Problems to solve –
1/ Please set down the part of the entry below that lies between "Structured vector bundles" and "11, 579-599 (2010).", inclusive, copying it character for character.
2/ For the entry below, state whether each statement agrees with it, answering yes or no and quoting the words that decide it: (a) The conference was held in honor of Alain Connes. (b) The conference took place in 2010. (c) The work appears in volume 11 of Clay Mathematics Proceedings.
3/ Name every city that appears in the entry below.
# Page extract start
Structured vector bundles define differential \(K\)-theory. (English) Zbl 1216.19009

Blanchard, Etienne (ed.) et al., Quanta of maths. Conference on non commutative geometry in honor of Alain Connes, Paris, France, March 29–April 6, 2007. Providence, RI: American Mathematical Society (AMS); Cambridge, MA: Clay Mathematics Institute (ISBN 978-0-8218-5203-3/pbk). Clay Mathematics Proceedings 11, 579-599 (2010).
# Page extract end
# Excerpted data start
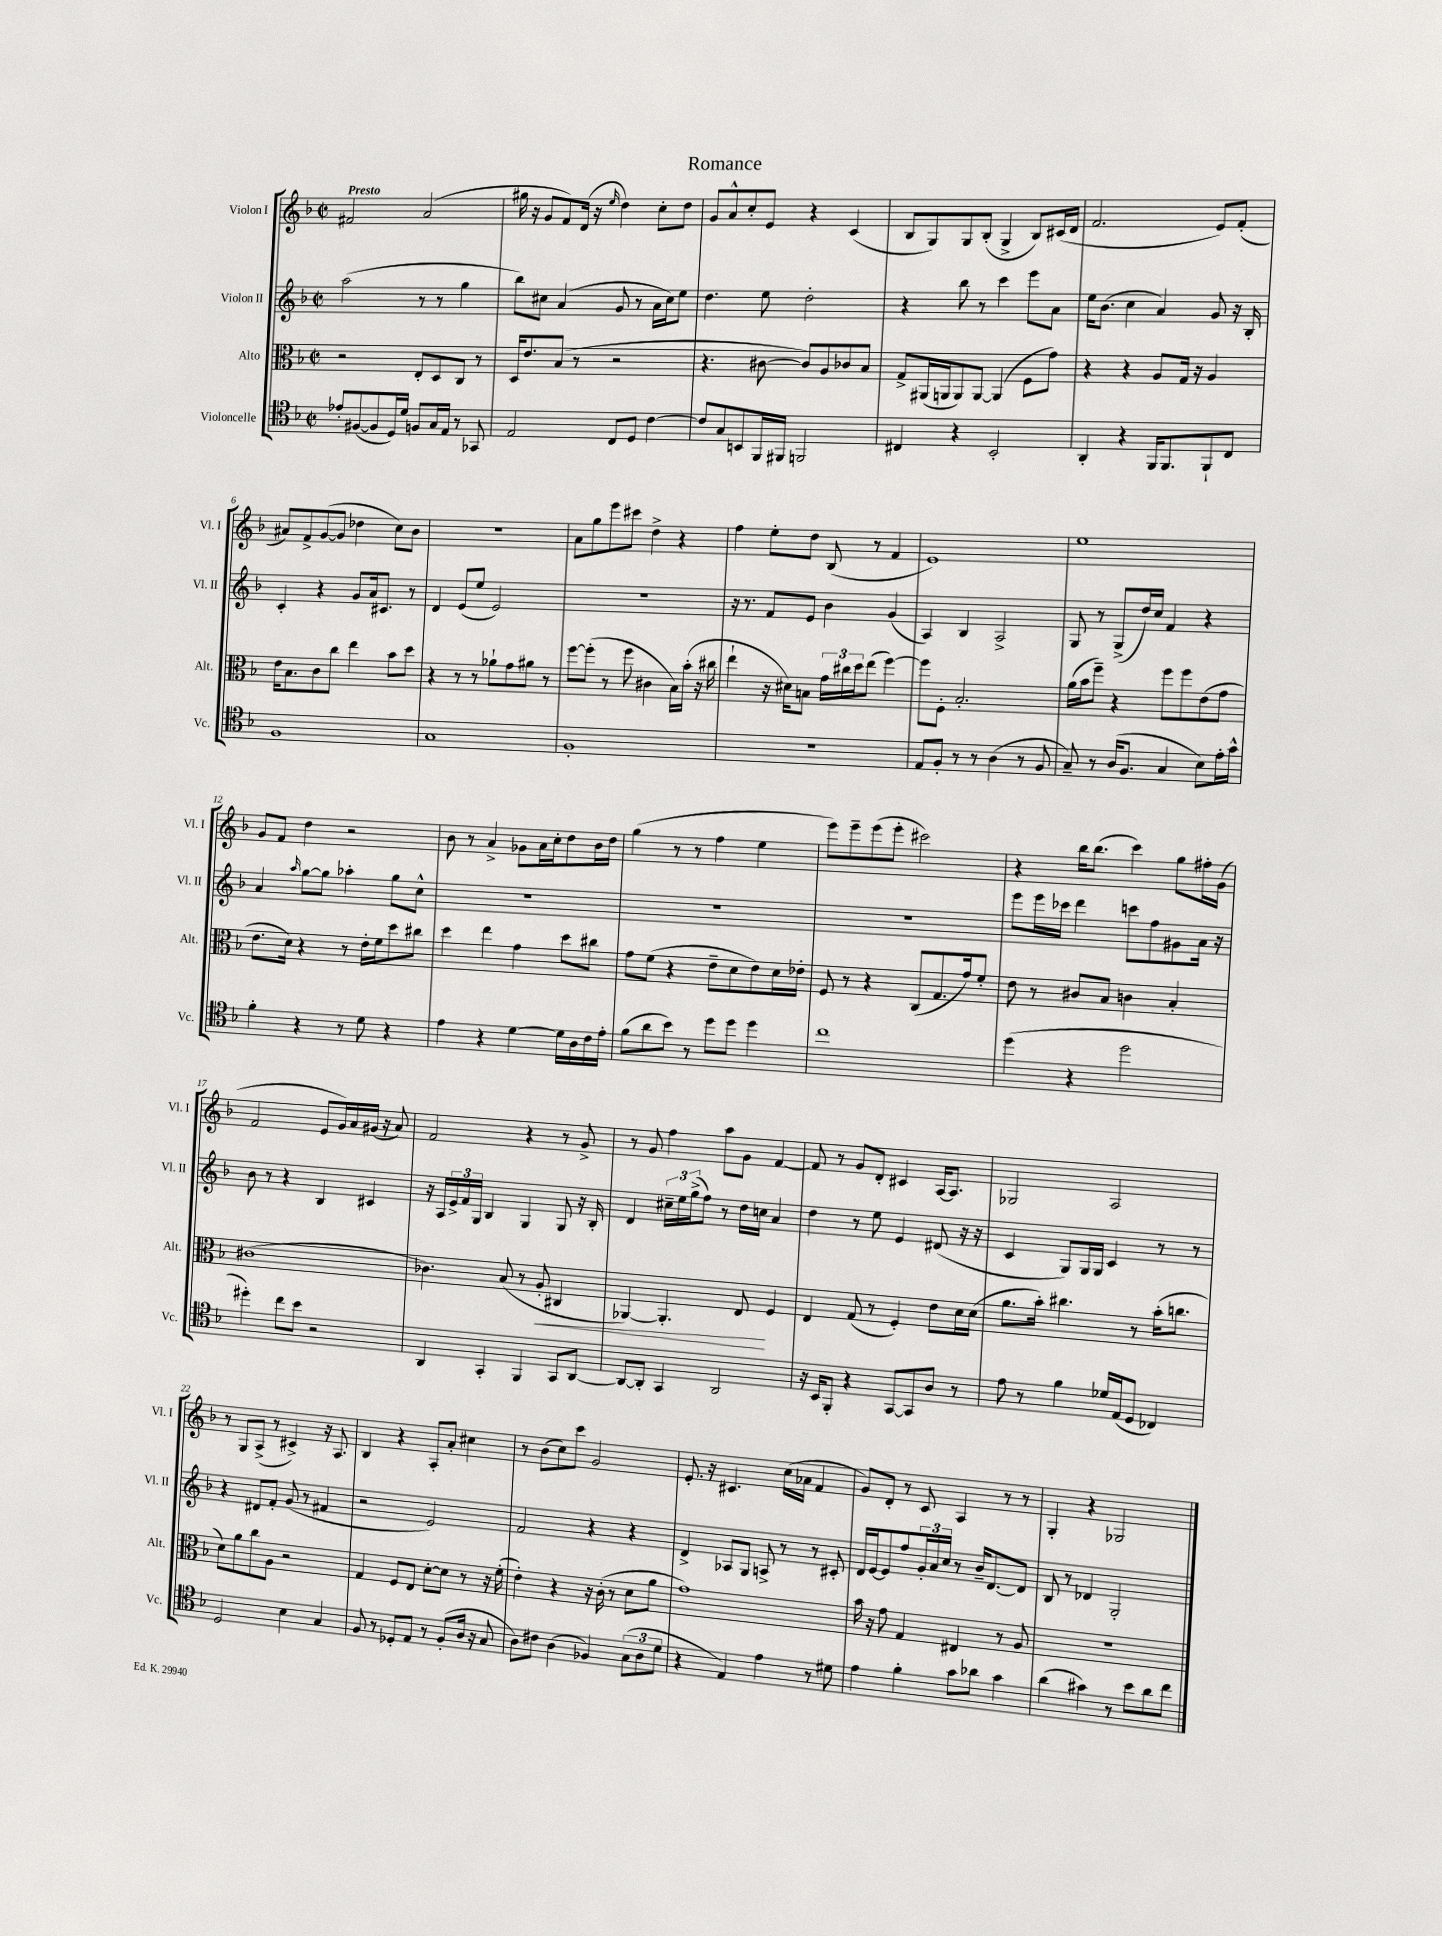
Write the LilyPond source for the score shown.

\header { title = "Romance" }
<<
\new StaffGroup <<
\new Staff = "s0" \with { instrumentName = "Violon I" shortInstrumentName = "Vl. I" } {
    \clef treble \key f \major \defaultTimeSignature \time 2/2 \tempo "Presto"
    fis'2 a'2( |
    gis''16 r16 g'8 f'8) d'16( r16 \grace { e''16 } d''4) c''8-. d''8 |
    g'8 a'8-^ c''8-. e'8 r4 c'4( |
    bes8 g8) g8 bes8-.( g4-> bes8) cis'16( d'16 |
    f'2. e'8) f'8-.( |
    ais'8) f'8-> g'8~( g'8 des''4 c''8) bes'8 |
    r1 |
    a'8 g''8 e'''8 cis'''8 d''4-> r4 |
    f''4 e''8-. d''8 bes8( r8 f'4 |
    e'1) |
    e''1 |
    g'8 f'8 d''4 r2 |
    bes'8 r8 a'4-> ges'8 a'16 c''16-. d''8 bes'16 d''16 |
    g''4( r8 r8 f''4 e''4 |
    e'''8) e'''8-- e'''8( e'''8-. cis'''2) |
    r4 bes''16 bes''8.( c'''4) g''8 fis''16-. g'16( |
    f'2 e'8 g'16) a'16 gis'16( r16 a'8) |
    f'2 r4 r8 g'8-> |
    r8 g'8 f''4 a''8 g'8 f'4~ |
    f'8 r8 g'8 d'8-. cis'4 a16~ a8. |
    ges2 a2 |
    r8 g8 a8->( r8 cis'4->) r16 a8. |
    bes4 r4 a8-. a'8-. cis''4 |
    r8 bes'8( c''8) c'''8 g'2 |
    e'8.-. r16 cis'4. c''16( aes'16 f'4 |
    g'8) d'8-. r8 c'8 a4 r8 r8 |
    g4-. r4 ges2 \bar "|." |
}
\new Staff = "s1" \with { instrumentName = "Violon II" shortInstrumentName = "Vl. II" } {
    \clef treble \key f \major \defaultTimeSignature \time 2/2
    a''2( r8 r8 g''4 |
    bes''8) cis''8 a'4( g'8 r8 a'16 cis''16) e''8 |
    d''4. e''8 d''2-. |
    r4 bes''8 r8 c'''4 e'''8 a'8 |
    e''16 bes'8.( c''4 a'4) g'8 r16 bes16-. |
    c'4-. r4 g'8 a'16 cis'8. r8 |
    d'4 e'8( e''8 e'2) |
    R1 |
    r16 r8. f'8 e'8 bes'4 g'4( |
    a4) bes4 a2-> |
    g8 r8 g8->( d''16) c''16 f'4 r4 |
    a'4 \grace { a''16 } g''8~ g''8 aes''4-. g''8 c''8-^ |
    R1 |
    R1 |
    R1 |
    e'''8 e'''16 ces'''16 d'''4 c'''8 f''8 gis'8 a'16 r16 |
    bes'8 r8 r4 bes4 cis'4 |
    r16 a16 \tuplet 3/2 { e'16-> f'16 g16 } bes4 g4 g8 r16 bes16-. |
    d'4 \tuplet 3/2 { cis''16-- e''16 g''16->( } f''8) r8 d''16 c''16 a'4 |
    d''4 r8 e''8 e'4 dis'8( r16 r16 |
    c'4 g8) g16 g16 c'4 r8 r8 |
    r4 dis'8 f'8-. g'8( r8 fis'4 |
    r2 e'2) |
    f'2 r4 r4 |
    d'4-> aes8 g8 a8-> r8 r8 cis'8-. |
    d'16 e'16~ e'8 f''8 \tuplet 3/2 { g'16-. a'16 c''16 } r8 bes'16-- d'8.~ d'8 |
    bes8 r8 des'4 g2-. \bar "|." |
}
\new Staff = "s2" \with { instrumentName = "Alto" shortInstrumentName = "Alt." } {
    \clef alto \key f \major \defaultTimeSignature \time 2/2
    r2 e8-. d8 c8 r8 |
    d16 e'8. bes8( r8 r2 |
    r4. cis'8~ cis'8) a8 ces'8 bes8 |
    g8-> ais,16( a,16 a,8) a,8~ a,4( f8 g'8) |
    r4 r4 a8 g16 r16 a4 |
    e'16 bes8. c'8 c''8 e''4 bes'8 d''8 |
    r4 r8 r8 aes'8-! g'8 ais'8 r8 |
    f''8~ f''8-.( r8 f''8 cis'4 bes16) bes'16-.( r16 cis''16 |
    e''4-! r16 dis'16) b8 \tuplet 3/2 { g'16 cis''16 d''16 } e''8( f''4~) |
    f''8 f8-. bes2.-. |
    a'16( bes'16 f''8--) r4 f''8 f''8 e'8( g'8 |
    e'8. d'16) r4 r8 e'16-. f'16 d''8 cis''8 |
    d''4 e''4 g'4 d''8 cis''8 |
    g'8 f'8( r4 e'8-- d'8 e'8) d'16 ees'16-. |
    f8 r8 r4 c8( g8. g'16) f'8-. |
    e'8 r8 cis'8 bes8 c'4 bes4-. |
    cis'1( |
    ces'4.) bes8( r8 a8-.\< cis4 |
    aes,4~) aes,4.-. e8\! f4 |
    e4 g8( r8 f4-.) e'8 d'16 d'16( |
    a'8. bes'16-.) cis''4. r8 bes'16-.( c''8. |
    d'8) a'8 c''8 a8 r2 |
    g4 f8 e8 d'8~-. d'8 r8 r16 f'16-.( |
    e'4-.) r4 r16 c'16-.( r8 d'8 a'8 |
    g'1) |
    bes'16 r16 g'8 g4 eis4 r8 a8 |
    r1 \bar "|." |
}
\new Staff = "s3" \with { instrumentName = "Violoncelle" shortInstrumentName = "Vc." } {
    \clef tenor \key f \major \defaultTimeSignature \time 2/2
    ees'8-. fis8~( fis8 d16) d'16 f8 g16 e16 r8 ges,8 |
    e2 c8 d8 c'4~ |
    c'8 g8 b,8 f,16 fis,16 f,2 |
    cis4 r4 bes,2-. |
    a,4-. r4 f,16 f,8. f,8-! c8 |
    f1 |
    g1 |
    f1-. |
    r1 |
    e8 f8-. r8 r8 a4( r8 f8 |
    g8--) r8 a16( f8. g4 bes8) e'16-. g'16-^ |
    f'4-. r4 r8 d'8 r4 |
    e'4 r4 d'4~ d'16 a16 c'16 e'16-. |
    f'8( a'8 bes'8) r8 d''8 d''8 d''4 |
    c''1 |
    d''4( r4 d''2 |
    dis''4-.) c''8 bes'8 r2 |
    a,4 g,4-. f,4 g,8 a,8~ |
    a,8~ a,8-. g,4 a,2 |
    r16 bes,16 f,8-. r4 g,8~ g,8 a8 r8 |
    e'8 r8 f'4 des'16 e16( d8 ces4) |
    d2 bes4 g4 |
    f8 r8 des8-. e8 r8 f8-.( a16 r16 g8 |
    a8) cis'8 a4( fes4) \tuplet 3/2 { g8( a8 d'8 } |
    r4 e4) e'4 r8 dis'8 |
    e'4 f'4-. g'8 aes'8 g'4 |
    a'4( gis'4) r8 bes'8 a'8 c''8 \bar "|." |
}
>>
>>
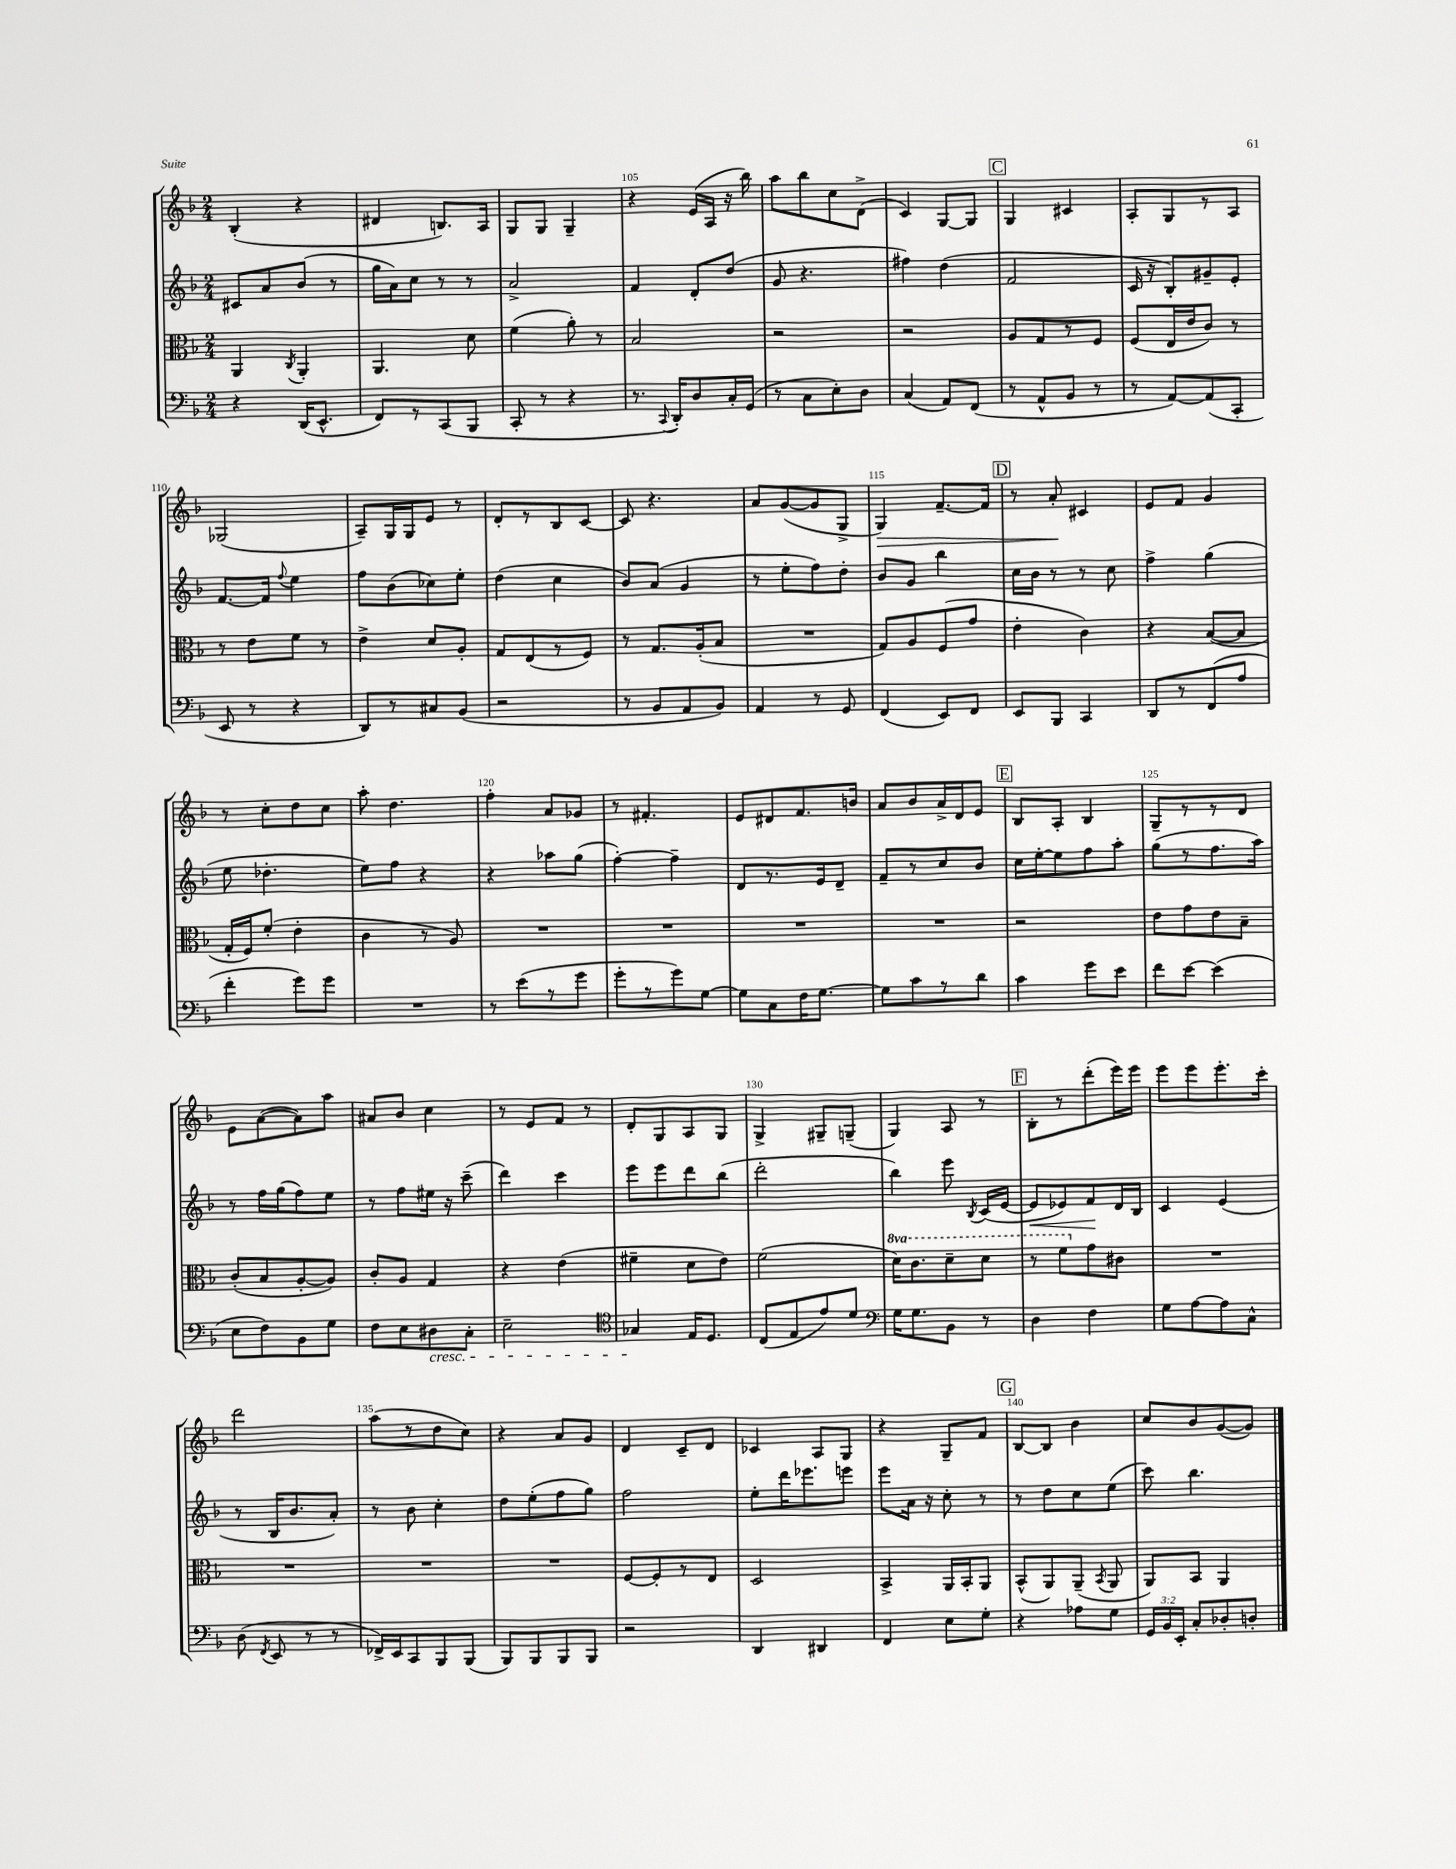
# Excerpted data end
Answers in order –
1/
Structured vector bundles define differential \(K\)-theory. (English) Zbl 1216.19009

Blanchard, Etienne (ed.) et al., Quanta of maths. Conference on non commutative geometry in honor of Alain Connes, Paris, France, March 29–April 6, 2007. Providence, RI: American Mathematical Society (AMS); Cambridge, MA: Clay Mathematics Institute (ISBN 978-0-8218-5203-3/pbk). Clay Mathematics Proceedings 11, 579-599 (2010).

2/
(a) Yes: "Conference on non commutative geometry in honor of Alain Connes"
(b) No: "March 29–April 6, 2007"
(c) Yes: "Clay Mathematics Proceedings 11"

3/ Paris, Providence, Cambridge